The contents of the book are:

  • "New Thinking on How to Link Executive Pay with Performance by Alfred Rappaport
  • Why Incentive Plans Cannot Work by Alfie Kohn
  • Rethinking Rewards by Alfie Kohn
  • A Simpler Way to Pay by Egon Zehnder
  • What You Need to Know About Stock Options by Brian Hall
  • When Salaries Aren’t Secret by John Case.
  • Six Dangerous Myths About Pay by Jeffrey Pfeffer.
  • Growing Pains by Robert D. Nicoson.

Anyone working in the area of the compensation of labour or in accounting and business studies should find a lot of interest here. The basic problems with executive stock options might be an eye opener for some of you. Inflation tends to make share prices rise, certainly the FTSE100 and the S&P500 both sky rocket over time come what may. This means that stock options reward anyone, absolutely anyone even over a relatively tight time period of a year or two!

These stock options hae become very popular of course as executives have realised what a breeze they are. Read the articles by Rappaport, Kohn and Hall for more on managerial incentives.

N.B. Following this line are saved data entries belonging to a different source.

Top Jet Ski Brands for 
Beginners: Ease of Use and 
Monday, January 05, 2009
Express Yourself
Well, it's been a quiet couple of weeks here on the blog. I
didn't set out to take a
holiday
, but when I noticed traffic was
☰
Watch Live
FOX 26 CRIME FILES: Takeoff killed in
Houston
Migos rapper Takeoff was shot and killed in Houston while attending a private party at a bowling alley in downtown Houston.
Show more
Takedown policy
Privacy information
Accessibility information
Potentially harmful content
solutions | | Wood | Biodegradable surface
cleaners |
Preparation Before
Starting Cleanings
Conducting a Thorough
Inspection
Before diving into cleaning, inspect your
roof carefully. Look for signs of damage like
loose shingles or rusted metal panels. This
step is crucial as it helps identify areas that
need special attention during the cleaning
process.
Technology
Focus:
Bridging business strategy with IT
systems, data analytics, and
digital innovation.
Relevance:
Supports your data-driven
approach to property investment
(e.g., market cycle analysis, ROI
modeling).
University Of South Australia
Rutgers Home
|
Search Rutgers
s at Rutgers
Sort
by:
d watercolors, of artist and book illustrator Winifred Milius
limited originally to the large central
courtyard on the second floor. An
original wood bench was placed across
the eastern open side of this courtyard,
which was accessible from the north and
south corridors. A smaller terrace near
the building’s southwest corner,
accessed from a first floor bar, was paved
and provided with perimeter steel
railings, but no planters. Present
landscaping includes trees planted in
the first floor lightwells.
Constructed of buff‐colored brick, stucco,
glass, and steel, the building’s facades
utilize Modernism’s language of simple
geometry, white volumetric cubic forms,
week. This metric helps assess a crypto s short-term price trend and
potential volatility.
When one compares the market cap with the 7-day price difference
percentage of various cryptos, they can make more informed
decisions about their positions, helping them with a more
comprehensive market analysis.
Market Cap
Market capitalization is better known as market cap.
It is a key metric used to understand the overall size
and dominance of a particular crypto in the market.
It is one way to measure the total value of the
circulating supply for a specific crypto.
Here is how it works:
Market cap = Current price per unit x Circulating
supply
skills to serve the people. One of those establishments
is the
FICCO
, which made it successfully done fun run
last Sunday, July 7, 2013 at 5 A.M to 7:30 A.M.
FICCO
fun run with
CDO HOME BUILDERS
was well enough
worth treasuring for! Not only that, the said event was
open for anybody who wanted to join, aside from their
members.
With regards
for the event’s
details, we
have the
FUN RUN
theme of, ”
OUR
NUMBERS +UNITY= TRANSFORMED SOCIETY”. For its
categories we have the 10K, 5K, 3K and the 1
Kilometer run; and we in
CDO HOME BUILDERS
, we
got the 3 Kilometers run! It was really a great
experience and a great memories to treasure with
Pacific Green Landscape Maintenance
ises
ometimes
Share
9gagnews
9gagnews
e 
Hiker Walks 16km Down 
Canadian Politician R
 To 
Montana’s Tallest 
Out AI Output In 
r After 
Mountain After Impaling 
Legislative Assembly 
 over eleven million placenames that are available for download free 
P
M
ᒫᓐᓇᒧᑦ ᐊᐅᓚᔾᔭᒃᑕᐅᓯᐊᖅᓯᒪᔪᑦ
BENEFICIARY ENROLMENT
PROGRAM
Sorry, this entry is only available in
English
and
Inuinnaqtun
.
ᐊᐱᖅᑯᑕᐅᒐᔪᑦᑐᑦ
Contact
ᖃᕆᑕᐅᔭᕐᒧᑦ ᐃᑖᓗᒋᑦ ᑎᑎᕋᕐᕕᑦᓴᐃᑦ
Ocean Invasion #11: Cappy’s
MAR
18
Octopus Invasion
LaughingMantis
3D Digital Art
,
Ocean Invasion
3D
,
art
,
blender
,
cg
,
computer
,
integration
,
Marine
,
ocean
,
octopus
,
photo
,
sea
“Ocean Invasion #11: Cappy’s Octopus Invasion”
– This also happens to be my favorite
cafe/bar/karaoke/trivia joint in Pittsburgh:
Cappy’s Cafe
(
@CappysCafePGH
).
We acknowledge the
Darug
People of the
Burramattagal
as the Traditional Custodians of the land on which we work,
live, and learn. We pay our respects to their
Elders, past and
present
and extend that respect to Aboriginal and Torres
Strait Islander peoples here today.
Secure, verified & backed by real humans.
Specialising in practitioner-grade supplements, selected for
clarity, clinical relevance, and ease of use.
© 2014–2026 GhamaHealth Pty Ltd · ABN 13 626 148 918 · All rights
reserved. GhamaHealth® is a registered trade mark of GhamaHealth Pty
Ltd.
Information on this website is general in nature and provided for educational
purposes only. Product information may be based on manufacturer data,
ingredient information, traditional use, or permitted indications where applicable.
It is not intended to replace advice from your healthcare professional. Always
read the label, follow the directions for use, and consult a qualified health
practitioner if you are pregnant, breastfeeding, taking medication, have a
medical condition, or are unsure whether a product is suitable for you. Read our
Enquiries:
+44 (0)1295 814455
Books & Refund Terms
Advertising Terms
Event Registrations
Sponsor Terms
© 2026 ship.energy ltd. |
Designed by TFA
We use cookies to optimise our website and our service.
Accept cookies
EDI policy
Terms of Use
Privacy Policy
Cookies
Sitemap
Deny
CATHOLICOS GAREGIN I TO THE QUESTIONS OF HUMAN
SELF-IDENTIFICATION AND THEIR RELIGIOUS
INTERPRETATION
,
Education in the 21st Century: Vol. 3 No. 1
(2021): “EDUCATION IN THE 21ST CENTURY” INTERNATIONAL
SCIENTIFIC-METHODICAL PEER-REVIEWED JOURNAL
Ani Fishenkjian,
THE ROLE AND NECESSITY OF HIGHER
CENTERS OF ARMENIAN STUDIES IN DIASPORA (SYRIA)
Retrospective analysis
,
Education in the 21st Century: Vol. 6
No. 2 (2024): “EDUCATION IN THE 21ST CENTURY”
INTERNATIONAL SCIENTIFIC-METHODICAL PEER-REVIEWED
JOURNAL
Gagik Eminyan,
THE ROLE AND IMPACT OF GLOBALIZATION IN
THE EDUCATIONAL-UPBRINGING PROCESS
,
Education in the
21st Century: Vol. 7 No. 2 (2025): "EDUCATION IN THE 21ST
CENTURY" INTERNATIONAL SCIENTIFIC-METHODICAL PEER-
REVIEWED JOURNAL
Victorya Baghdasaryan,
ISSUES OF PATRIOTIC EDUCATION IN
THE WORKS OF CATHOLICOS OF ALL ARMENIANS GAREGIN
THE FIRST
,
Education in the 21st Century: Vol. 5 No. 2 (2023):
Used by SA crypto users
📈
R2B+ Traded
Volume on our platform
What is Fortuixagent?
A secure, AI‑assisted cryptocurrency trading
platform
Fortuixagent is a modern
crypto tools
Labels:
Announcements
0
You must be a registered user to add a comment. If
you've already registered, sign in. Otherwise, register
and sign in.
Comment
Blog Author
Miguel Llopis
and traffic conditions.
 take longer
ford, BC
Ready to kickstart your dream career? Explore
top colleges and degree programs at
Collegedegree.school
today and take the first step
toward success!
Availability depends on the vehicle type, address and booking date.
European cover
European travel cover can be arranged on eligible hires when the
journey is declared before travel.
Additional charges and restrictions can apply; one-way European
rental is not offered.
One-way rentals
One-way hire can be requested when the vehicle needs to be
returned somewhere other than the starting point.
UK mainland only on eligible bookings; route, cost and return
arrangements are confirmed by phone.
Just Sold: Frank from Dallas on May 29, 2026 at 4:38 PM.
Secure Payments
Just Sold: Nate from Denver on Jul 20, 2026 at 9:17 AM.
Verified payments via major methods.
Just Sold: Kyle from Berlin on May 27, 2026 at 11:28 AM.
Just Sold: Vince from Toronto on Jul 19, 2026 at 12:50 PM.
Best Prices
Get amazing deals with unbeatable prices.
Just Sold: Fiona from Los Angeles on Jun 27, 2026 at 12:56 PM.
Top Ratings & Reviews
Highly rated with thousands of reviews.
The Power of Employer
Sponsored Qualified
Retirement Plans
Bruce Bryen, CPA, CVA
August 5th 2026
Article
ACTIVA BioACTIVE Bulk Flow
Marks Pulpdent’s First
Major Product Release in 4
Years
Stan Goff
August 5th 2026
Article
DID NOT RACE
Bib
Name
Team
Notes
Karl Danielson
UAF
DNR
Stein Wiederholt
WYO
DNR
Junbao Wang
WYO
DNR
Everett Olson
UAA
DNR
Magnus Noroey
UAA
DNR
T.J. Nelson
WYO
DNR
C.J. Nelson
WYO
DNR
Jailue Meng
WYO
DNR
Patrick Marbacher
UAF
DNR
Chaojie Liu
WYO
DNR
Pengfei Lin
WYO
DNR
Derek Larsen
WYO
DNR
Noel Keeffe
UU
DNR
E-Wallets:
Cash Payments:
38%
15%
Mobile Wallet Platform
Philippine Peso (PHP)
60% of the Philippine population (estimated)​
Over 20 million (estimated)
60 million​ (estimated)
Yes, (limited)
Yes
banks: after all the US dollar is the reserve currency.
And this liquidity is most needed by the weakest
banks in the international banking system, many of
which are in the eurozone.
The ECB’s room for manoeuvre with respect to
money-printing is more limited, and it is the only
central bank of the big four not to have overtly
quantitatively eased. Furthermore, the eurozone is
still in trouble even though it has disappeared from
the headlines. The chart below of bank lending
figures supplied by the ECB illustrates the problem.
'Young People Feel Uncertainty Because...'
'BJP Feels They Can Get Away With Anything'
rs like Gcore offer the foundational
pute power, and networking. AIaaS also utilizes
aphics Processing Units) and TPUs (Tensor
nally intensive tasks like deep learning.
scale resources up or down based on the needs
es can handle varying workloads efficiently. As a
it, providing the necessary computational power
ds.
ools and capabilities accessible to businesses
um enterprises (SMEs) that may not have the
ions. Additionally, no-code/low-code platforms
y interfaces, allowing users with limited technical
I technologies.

I liked the article by Jeffrey Pfeffer, the six myths: what he writes seems to so obvious but as I was reading it I kept coming across stories that illustrate that these myths persist. People, even senior managers and journalists who really ought to know better, are falling foul of the six myths.

Of course this collection won't appeal to everyone: there are lots of things that could have been said; but as a starting point for year one or two business studies/management studies/accounting undergraduate it is a good starting point. The least that this collection does is put everything in one place with less need to trawl through the library catalogue!

Typical of all HBR articles, these articles are well written and presented and make the topics they contain accessible, as they say.